Phoenix, played by Jessica Harper, in her first major film role, is the wounded angel at the film’s heart. Harper brings an uncanny blend of fragility and determination: her voice is crystalline, real, and achingly full of hope. As Phoenix, she navigates De Palma’s minefield with wide-eyed grace and steely resolve, her performances so psychologically charged you almost flinch. Her audition, murmured quietly to herself, is the film’s first truly honest moment, a voice that fills the room without ever straining. Phoenix’s journey is both a meditation on the cost of innocence in the machinery of spectacle and a showcase for Harper’s subtle, haunting charisma. Her music, particularly “Special to Me” and “Old Souls”, acts as both balm and spell, the beating heart beneath the film’s satirical skin.

The plot’s wild pirouettes propel us from scene to scene: Winslow, now Phantom, attempts sabotage with dynamite; Beef, the preening glam rocker, gets a death by electric guitar in a scene as absurd as it is operatic; Phoenix is snatched from innocence for the Paradise’s main stage. At every turn, De Palma punctuates the grotesque with slapstick, gore with grandeur, his camera always in motion, split screens fracturing reality like a disco ball.

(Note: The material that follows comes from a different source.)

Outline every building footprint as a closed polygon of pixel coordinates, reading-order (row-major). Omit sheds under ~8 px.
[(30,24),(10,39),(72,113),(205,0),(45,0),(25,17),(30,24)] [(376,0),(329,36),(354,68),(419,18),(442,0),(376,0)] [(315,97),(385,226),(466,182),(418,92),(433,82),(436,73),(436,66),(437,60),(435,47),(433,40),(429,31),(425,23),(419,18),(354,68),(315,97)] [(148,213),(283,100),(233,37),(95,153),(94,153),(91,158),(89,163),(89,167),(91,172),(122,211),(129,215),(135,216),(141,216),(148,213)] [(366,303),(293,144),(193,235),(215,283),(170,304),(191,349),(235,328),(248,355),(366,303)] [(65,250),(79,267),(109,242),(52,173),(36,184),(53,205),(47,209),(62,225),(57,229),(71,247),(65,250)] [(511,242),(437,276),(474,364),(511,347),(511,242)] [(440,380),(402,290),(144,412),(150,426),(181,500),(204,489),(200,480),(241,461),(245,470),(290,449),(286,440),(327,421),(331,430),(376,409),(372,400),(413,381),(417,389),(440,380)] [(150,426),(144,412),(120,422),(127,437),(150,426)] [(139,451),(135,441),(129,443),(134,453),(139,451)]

The film crescendos with Swan’s ultimate betrayal. Phoenix, lauded as the Paradise’s star, is seduced and corrupted, just as Winslow feared. In a surreal finale, contracts written in blood—literally—bind Phantom and Swan to each other’s destruction. The Paradise becomes a true carnival of ruin: musical hits, murders, fame, and death all tangled up together as Paul Williams’s songs turn from ecstasy to requiem. Winslow’s and Swan’s fates play out on stage under the glare of spotlights, fantasy and reality collapsing together, a masquerade ball drenched in spilled secrets.

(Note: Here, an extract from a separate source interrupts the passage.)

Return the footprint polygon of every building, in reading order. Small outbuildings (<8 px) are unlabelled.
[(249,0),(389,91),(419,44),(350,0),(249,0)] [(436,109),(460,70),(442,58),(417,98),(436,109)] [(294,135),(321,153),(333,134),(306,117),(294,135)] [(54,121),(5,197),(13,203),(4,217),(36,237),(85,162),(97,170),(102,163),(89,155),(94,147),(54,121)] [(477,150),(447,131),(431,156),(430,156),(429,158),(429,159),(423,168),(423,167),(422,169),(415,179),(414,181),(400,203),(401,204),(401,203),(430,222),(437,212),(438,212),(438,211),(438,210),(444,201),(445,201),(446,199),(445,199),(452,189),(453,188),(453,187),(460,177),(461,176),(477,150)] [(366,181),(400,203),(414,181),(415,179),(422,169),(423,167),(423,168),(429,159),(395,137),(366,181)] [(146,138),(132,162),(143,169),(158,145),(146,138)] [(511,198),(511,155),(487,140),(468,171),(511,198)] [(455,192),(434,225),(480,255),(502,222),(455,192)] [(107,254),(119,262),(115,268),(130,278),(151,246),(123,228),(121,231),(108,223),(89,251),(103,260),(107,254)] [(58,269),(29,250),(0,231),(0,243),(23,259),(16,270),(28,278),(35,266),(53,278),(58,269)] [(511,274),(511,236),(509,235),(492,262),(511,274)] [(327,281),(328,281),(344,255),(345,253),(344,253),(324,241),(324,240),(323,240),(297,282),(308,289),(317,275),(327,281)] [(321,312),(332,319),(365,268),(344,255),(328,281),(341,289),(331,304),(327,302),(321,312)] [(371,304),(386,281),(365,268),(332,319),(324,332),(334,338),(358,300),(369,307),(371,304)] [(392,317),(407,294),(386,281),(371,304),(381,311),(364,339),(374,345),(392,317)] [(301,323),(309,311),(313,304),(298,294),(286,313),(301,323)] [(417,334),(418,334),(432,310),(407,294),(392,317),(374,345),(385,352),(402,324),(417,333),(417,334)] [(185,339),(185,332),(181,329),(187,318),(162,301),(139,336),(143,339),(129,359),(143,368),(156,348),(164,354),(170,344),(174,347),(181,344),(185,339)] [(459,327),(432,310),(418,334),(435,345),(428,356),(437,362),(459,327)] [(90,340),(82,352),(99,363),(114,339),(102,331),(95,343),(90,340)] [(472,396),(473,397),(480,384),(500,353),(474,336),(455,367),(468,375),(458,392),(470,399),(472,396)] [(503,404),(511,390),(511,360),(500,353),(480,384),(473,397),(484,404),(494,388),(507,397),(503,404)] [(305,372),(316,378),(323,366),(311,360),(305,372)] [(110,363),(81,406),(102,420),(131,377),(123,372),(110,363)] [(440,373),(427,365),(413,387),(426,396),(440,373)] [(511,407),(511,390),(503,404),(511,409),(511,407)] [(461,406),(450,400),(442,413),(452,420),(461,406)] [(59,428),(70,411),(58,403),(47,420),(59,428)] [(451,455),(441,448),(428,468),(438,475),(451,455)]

De Palma’s Phantom of the Paradise is both a love letter and a poison pen to the music industry, a tale of masks and betrayals where the most beautiful voices are always at risk of being silenced or stolen. It’s a work of wild invention, brimming with satirical bite and genuine sorrow. The film leaves you dazed, reeling in the memory of lights, sounds, and sins, wondering if you’ve survived the spectacle!

#134 down, 16 to go! Your EverLovin’ Joey, formally & affectionately known as MonsterGirl!